Марк повернулся и поцеловал её грудь.
– Поцелуй меня… – сказала Марта. – Там…
Септалёты
Сегодня были городские соревнования новых конструкций септалётов. Можно было смотреть их дома по информеру или инфонту, но было принято ходить на набережную Днепра с биноклями. Соревнования проходили чуть восточнее Комсомольского острова.
Септалёты были разные. Были продолговатые, как огурцы, были плоские, как тарелки, были такие, чью форму словами описать очень трудно. Рули и закрылки были у каждого свои. Но у всех было одинаковое количество управляющих винтов и один подъёмный.
Марку, смотревшему на происходящее вместе с другими сотрудниками муниципалитета, особенно понравился один септалёт, чем-то напоминавший стрекозу. Два управляющих винта на нём были вынесены далеко назад на длинном тонком хвосте. Посредине в нём размещался главный подъёмный винт. По бокам крытой кабины размещались ещё четыре рулевых винта. Спереди кабины выступал сужающийся вперёд киль.

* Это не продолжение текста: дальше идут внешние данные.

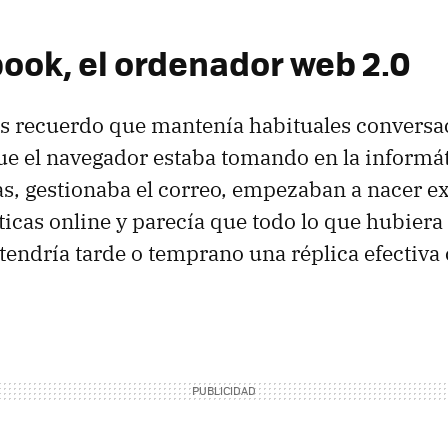
ok, el ordenador web 2.0
s recuerdo que mantenía habituales conversac
e el navegador estaba tomando en la informát
as, gestionaba el correo, empezaban a nacer e
ticas online y parecía que todo lo que hubiera
tendría tarde o temprano una réplica efectiva 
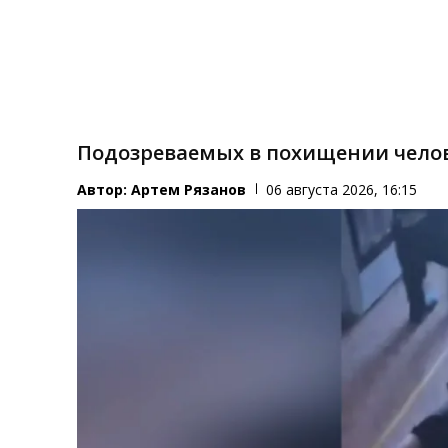
Подозреваемых в похищении челов
Автор:
Артем Рязанов
06 августа 2026, 16:15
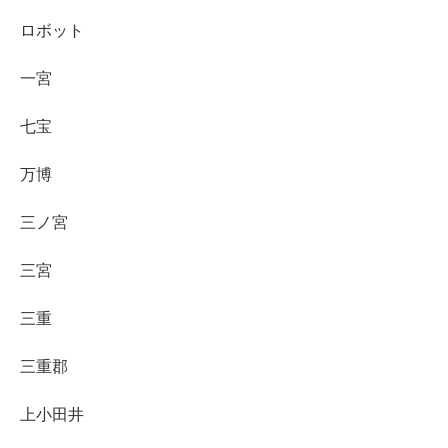
ロボット
一宮
七宝
万博
三ノ宮
三宮
三重
三重郡
上小田井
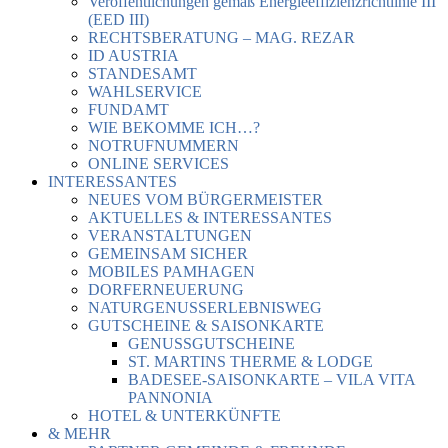
Veröffentlichungen gemäß Energieeffizienzrichtlinie III
(EED III)
RECHTSBERATUNG – MAG. REZAR
ID AUSTRIA
STANDESAMT
WAHLSERVICE
FUNDAMT
WIE BEKOMME ICH…?
NOTRUFNUMMERN
ONLINE SERVICES
INTERESSANTES
NEUES VOM BÜRGERMEISTER
AKTUELLES & INTERESSANTES
VERANSTALTUNGEN
GEMEINSAM SICHER
MOBILES PAMHAGEN
DORFERNEUERUNG
NATURGENUSSERLEBNISWEG
GUTSCHEINE & SAISONKARTE
GENUSSGUTSCHEINE
ST. MARTINS THERME & LODGE
BADESEE-SAISONKARTE – VILA VITA
PANNONIA
HOTEL & UNTERKÜNFTE
& MEHR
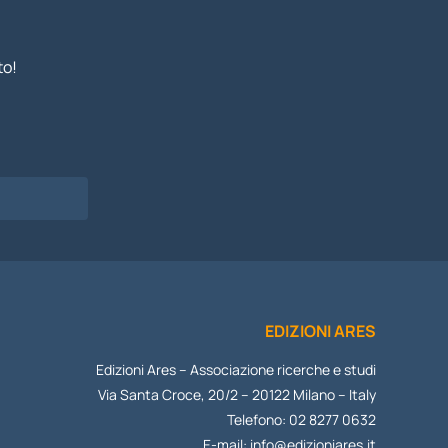
to!
I
EDIZIONI ARES
Edizioni Ares – Associazione ricerche e studi
Via Santa Croce, 20/2 – 20122 Milano – Italy
Telefono: 02 8277 0632
E-mail:
info@edizioniares.it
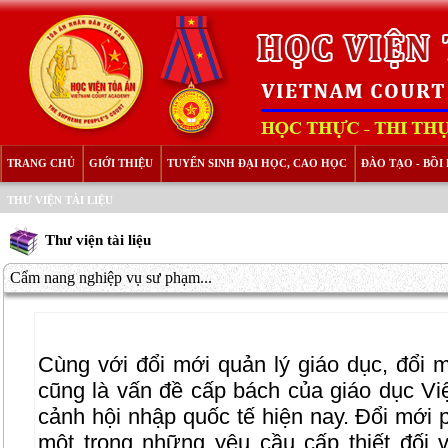
TRANG CHỦ
GIỚI THIỆU
TUYỂN SINH ĐẠI HỌC, CAO HỌC
ĐÀO TẠO - BỒ
THƯ VIỆN TÀI LIỆU
Thư viện tài liệu
Cẩm nang nghiệp vụ sư phạm...
Cùng với đổi mới quản lý giáo dục, đổi
cũng là vấn đề cấp bách của giáo dục Việ
cảnh hội nhập quốc tế hiện nay. Đổi mới
một trong những yêu cầu cấp thiết đối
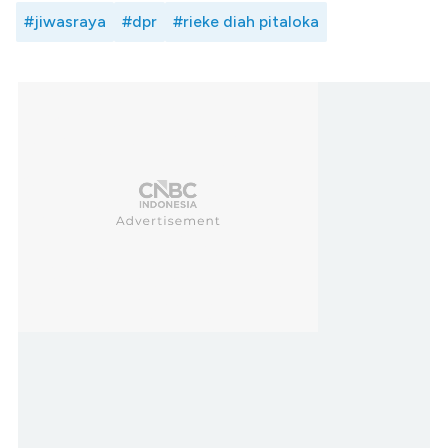
#jiwasraya
#dpr
#rieke diah pitaloka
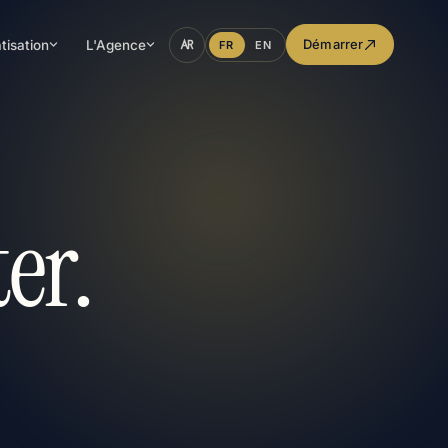
Démarrer
tisation
L'Agence
FR
EN
er.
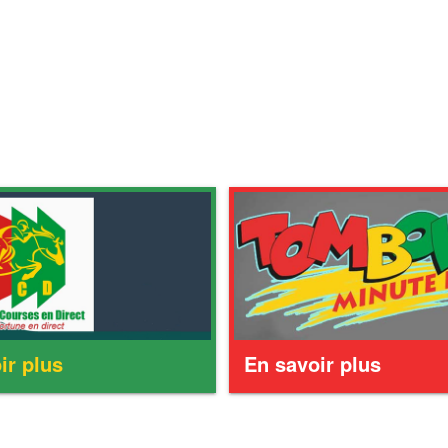
ir plus
En savoir plus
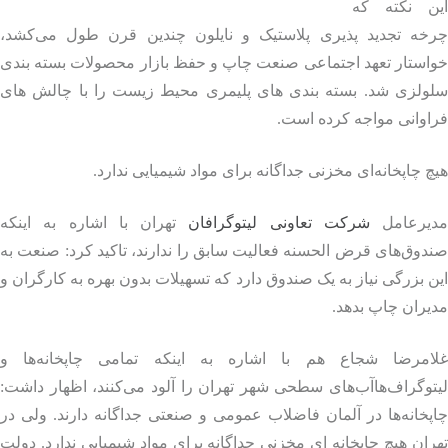
ن نکته که
خه تجدید پذیری پلاستیک و نایلون چندین قرن طول می‌کشد،
استار تعهد اجتماعی صنعت چاپ و حفظ بازار محصولات بسته بندی
ولزی شد. بسته‌ بندی‌ های پلیمری محیط زیست را با چالش های
وانی مواجه کرده است.
 چاپخانه‌ای مخزنی جداگانه برای مواد شیمیایی ندارد.
یرعامل
شرکت تعاونی لیتوگرافان
تهران با اشاره به اینکه
وق‌های قرض الحسنه فعالیت سابق را ندارند، تاکید کرد: صنعت به
 بزرگی نیاز به یک صندوق دارد که تسهیلات بدون بهره به کارگران و
ران چاپ بدهد.
امرضا شجاع هم با اشاره به اینکه تمامی چاپخانه‌ها و
وگراف‌هاآب‌های سطحی شهر تهران را آلود می‌کنند، اظهار داشت:
خانه‌ها در آلمان فاضلاب عمومی و صنعتی جداگانه دارند. ولی در
ان هیچ چاپخانه ای مخزنی جداگانه برای مواد شیمیایی ندارد. دولت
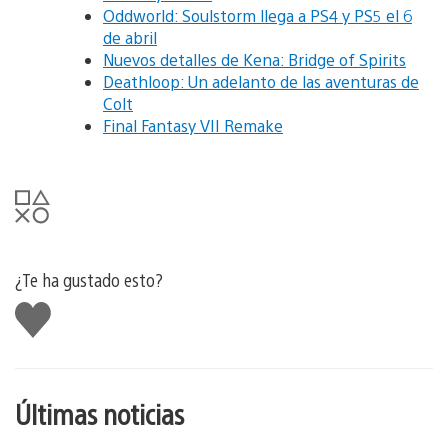
Oddworld: Soulstorm llega a PS4 y PS5 el 6
de abril
Nuevos detalles de Kena: Bridge of Spirits
Deathloop: Un adelanto de las aventuras de
Colt
Final Fantasy VII Remake
¿Te ha gustado esto?
Me
gusta
esto
Últimas noticias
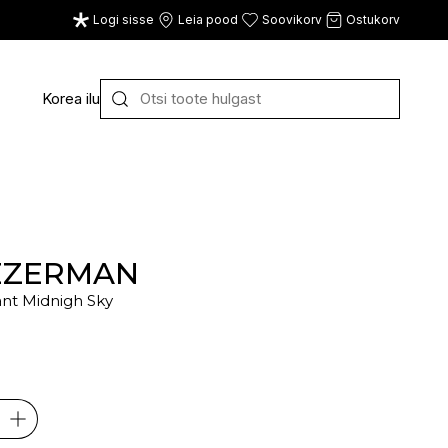
Logi sisse
Leia pood
Soovikorv
Ostukorv
Korea ilu
Y
Z
VAATA KÕIKI
E
F
G
EZERMAN
lant Midnigh Sky
CE
ECOSH
FACE FACTS
GATINEAU
ECOTOOLS
FACED
GERMAINE DE CAPUC
EDWIN JAGGER
FILORGA
GIGI
EISENBERG
FIORENTINO
GIVENCHY
ELEMIS
FLAWLESS
GLAIRY BRAND
ELEVEN
FLER
GLAMLAC
ELIE SAAB
FOUR REASONS
GODDESS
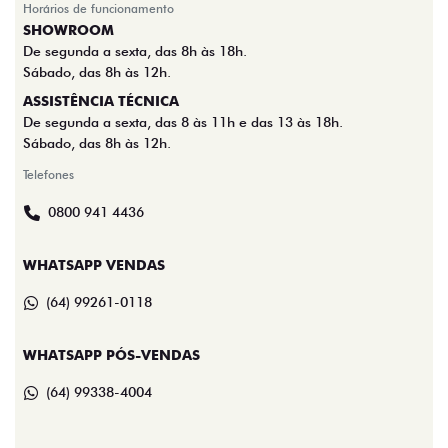
Horários de funcionamento
SHOWROOM
De segunda a sexta, das 8h às 18h.
Sábado, das 8h às 12h.
ASSISTÊNCIA TÉCNICA
De segunda a sexta, das 8 às 11h e das 13 às 18h.
Sábado, das 8h às 12h.
Telefones
0800 941 4436
WHATSAPP VENDAS
(64) 99261-0118
WHATSAPP PÓS-VENDAS
(64) 99338-4004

Марк подумал, что этот септалёт заточен под соревнования на наивысшую скорость.
Сначала септалёты демонстрировали обязательные элементы. Первым была воздушная ромашка. Септалёты рисовали её своим движением, оставляя струю подкрашенного следа, который должен был образовать в воздухе ромашку. Высшую оценку получали те, чья ромашка была меньше в диаметре. Потом шло горизонтальное кольцо.
В отличие от ромашки, диаметр кольца был задан изначально и был равен шести метрам.
К удивлению Марка, лучшим в этом упражнении был септалёт, который он назвал стрекозой. И сразу стало совершенно понятно, в чём дело. Если другим септалётам нужно было очертить эти шесть метров реальным движением, то «стрекоза» просто вращалась на месте, очерчивая трёхметровый радиус своим хвостом, который и разбрасывал цветной порошок.